I have three questions regarding LSTM.
- As shown in http://pytorch.org/docs/nn.html#lstm,
torch.nn.LSTM returns hidden and cell
Variables at the last step as well as the outputs (hidden states over all the time step of the last layer.)
Given an input
Variable, I wonder if the returned last hidden and cell values are the same regardless the input is packed with
packed_sequence or directly used.
Now assume that the input tensor is as follows (seqlen=5, batchsize=3, each letter represents a certain vector (0 denotes pad), and left aligned),
“a b c d e”
"x y z 0 0"
"v w 0 0 0"
2) If we use bidirectional LSTM, the hidden and cell
Variables at the last step are also double-sized (assuming # layers is 1).
I wonder if the hidden and cell values at the last step correspond to “e00” for forward part output (the first dimension of hidden and cell variables) and “axv” for backward part output (the second dimension).
- How can we effectively obtain the “actual” (not masked) hidden (or cell) outputs at the last step for bidirection LSTM? For example, in the input case, how can we get the outputs corresponding to “ezw” for forward direction and “axv” for backward direction?

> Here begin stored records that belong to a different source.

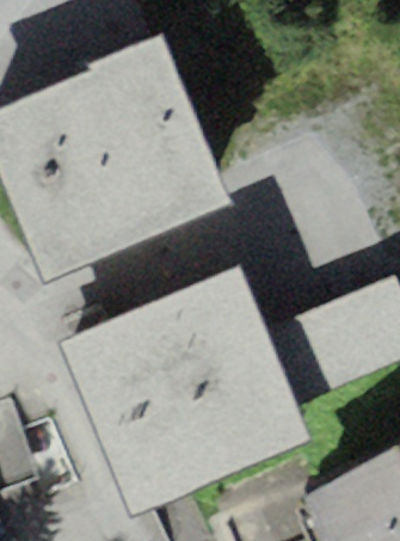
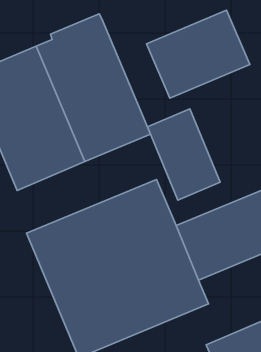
building: none -> [147,10,250,98]
building: none -> [147,109,220,200]

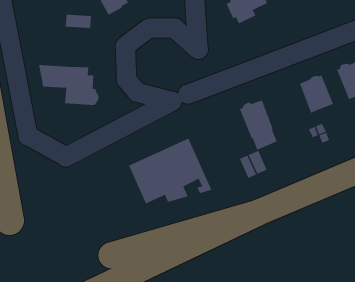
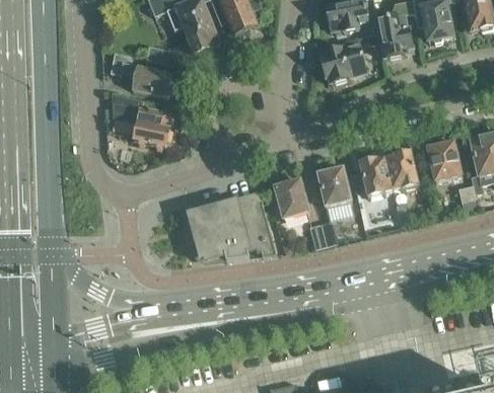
building: none -> [111,52,172,96]
building: none -> [359,156,393,195]
building: none -> [275,177,308,218]

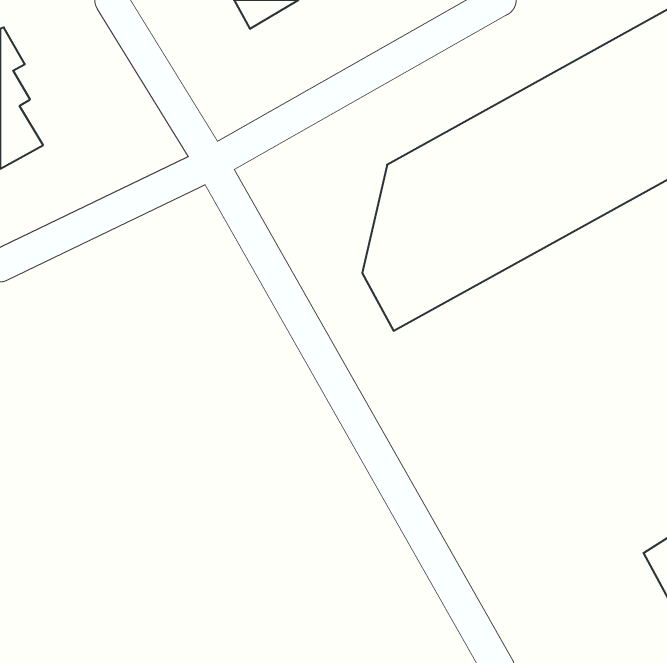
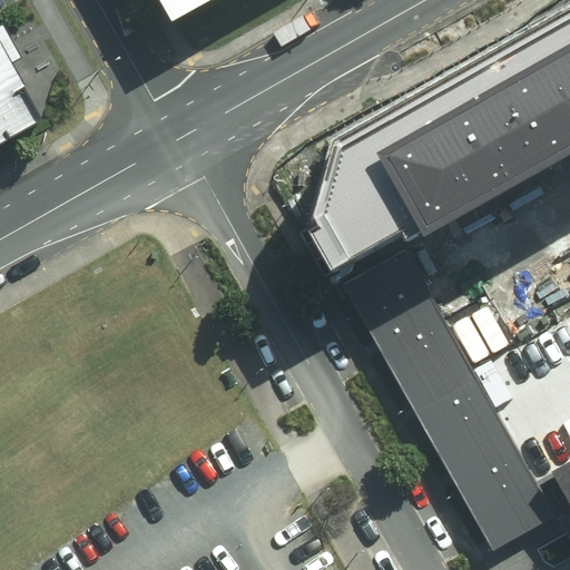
building: none -> [348,255,554,557]

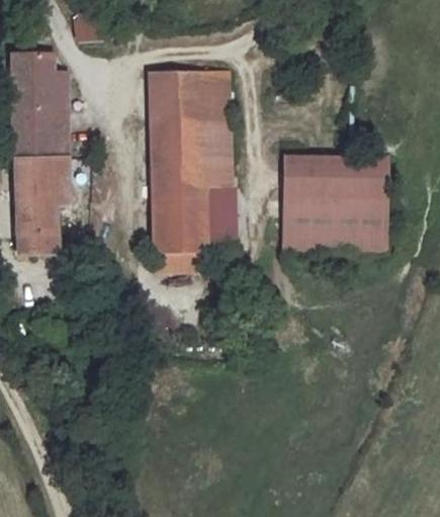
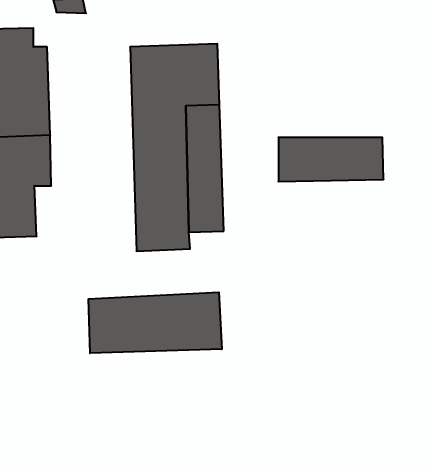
building: [289,197,390,250] -> none
building: none -> [89,292,222,353]

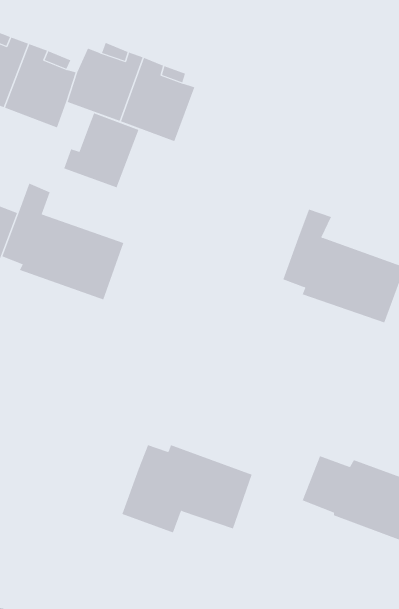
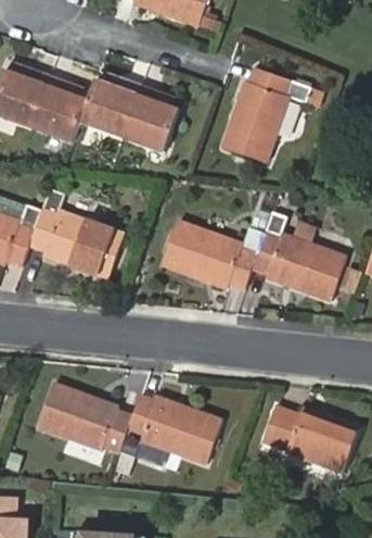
building: none -> [222,76,313,171]
building: [63,113,139,188] -> none
building: none -> [157,217,261,287]
building: none -> [39,383,133,451]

Should we use certain indexing with sequence lengths, which would be inefficient when using GPUs? or are there more elegant ways?
For a forward RNN, the returned last hidden and cell values are e00 if you don’t use PackedSequence, but they’re ezw if you do. For the backward direction of a bidirectional RNN, they’re axv in both cases, but the RNN will have started at ezw in the PackedSequence case and e00 in the case without it.
@jekbradbury Thanks! That means RNNs with
PackedSequence inputs already returns hiddens and cells exactly as I wanted!
When building a PackedSequence, is the padding always assumed to be on the right ? Is there a way to give sequences that are padded on the left ?
Thanks for the great work !
Yes, the padding is always assumed to be on the right. There are reasons to put the padding on the left if your model is performing computations on the padding tokens and you want to minimize the distortion, but if there are reasons to use left-padding rather than right-padding when the padding tokens won’t be used, we must have overlooked them.
No, it’s fine to pad on the right !
I just wanted to know whether it is a constraint or not, because I then have to modify my old code to fulfil that contraint, that’s all. Thx !
I have a question. What does it mean “padding on the right”?
In real situation, “a” is represented by a vector, right? so one sample “x y z 0 0” is represented by a matrix.
So what you mean “padding on the right” is “padding several all-zero lines under the useful data”.
Am I right?
Yes. The padding is on the right if the timesteps of the sentence are left to right and you think of the vector of x or a as going into the screen.
I have another question:)
I saw some codes that is
If LSTM get input as packed_sequence (pack_padded_sequence), LSTM doesn’t need initial hidden and cell state.
out, hidden = self.lstm(input, (h0, c0))
packed = self.lstm(pack_padded_sequence_variable) #without (h0,c0)
I can not understand how it works. I saw doc in pytorch but I couldn’t figure it out. is there anyone who help me??
providing initial hidden state is independent of whether you give packed sequences or not. If you dont give initial hidden state, it is initialized to zero.
Hey James, I have a use case for left-padding when the padding token won’t be used: Are "left-padded" sequences possible?. Any elegant way to handle this? Would it be simpler for me to just accept the extra calculations and process padding tokens on the left?